(Beginning of Provided passage)

Many parents hear about “vision training,” a loosely defined term. It’s important to distinguish which exercises are truly helpful and which promises should be viewed skeptically.

Certain types of strabismus can indeed be positively influenced by orthoptic exercises. A classic example is convergence insufficiency, a tendency to strabismus in which the eyes struggle to turn inward adequately for reading or near work.

Convergence training

Affected individuals (often school-age children or young adults) complain of blurred near vision, double vision, or headaches while reading. Convergence training targets this: with specific exercises—e.g., “pencil push-ups” (bringing a pencil toward the nose) or computer-based drills—the ability to converge the eyes is trained.

Scientific studies (e.g., the CITT study) have shown that structured orthoptic therapy can markedly improve convergence insufficiency.

Ideally, this training is supervised by an orthoptist and paired with at-home exercises. Many patients achieve lasting relief and can read comfortably for longer periods.

Simple coordination exercises for the eyes (e.g., alternating fixation between near and far objects) are also used to promote fusion of the two retinal images.

On the other hand, not every form of strabismus can be “trained away.” Medically recognized treatments for strabismus are primarily glasses, occlusion/atropine, and targeted orthoptic exercises (as described above). Beyond that, most “training” programs are unnecessary and their benefits are disputed. Reputable eye practices follow current scientific evidence and offer only established methods. Statutory health insurers likewise cover proven treatments, not experimental training programs.

(End of Provided passage)
(Beginning of Information supplied)

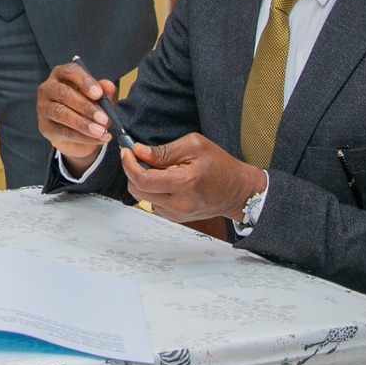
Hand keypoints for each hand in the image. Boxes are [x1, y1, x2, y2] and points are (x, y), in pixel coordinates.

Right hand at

(End of Information supplied)

Assigned task A -> Transcribe the vision training passage word for word, everything from "Certain types of" down to "eyes is trained.".
Assigned task B ->
Answer these questions from the vision training passage:
(i) What condition does it give as a classic example of strabismus that orthoptic exercises can help?
(ii) Which study does it name as showing that structured orthoptic therapy can markedly improve that condition?
(iii) According to it, what do statutory health insurers cover?
Assigned task C -> Summarize the vision training passage in two sentences.
The data is separate material, unrelated to the vision training passage.

Written reply A ->
Certain types of strabismus can indeed be positively influenced by orthoptic exercises. A classic example is convergence insufficiency, a tendency to strabismus in which the eyes struggle to turn inward adequately for reading or near work.

Convergence training

Affected individuals (often school-age children or young adults) complain of blurred near vision, double vision, or headaches while reading. Convergence training targets this: with specific exercises—e.g., “pencil push-ups” (bringing a pencil toward the nose) or computer-based drills—the ability to converge the eyes is trained.

Written reply B ->
(i) Convergence insufficiency.
(ii) The CITT study.
(iii) Proven treatments, not experimental training programs.

Written reply C -> Orthoptic exercises such as convergence training can markedly improve convergence insufficiency, a tendency to strabismus in which the eyes struggle to turn inward for near work, as studies like CITT have shown. Not every form of strabismus can be trained away, though: the medically recognized treatments are glasses, occlusion/atropine and targeted orthoptic exercises, and most other training programs are unnecessary, with disputed benefits.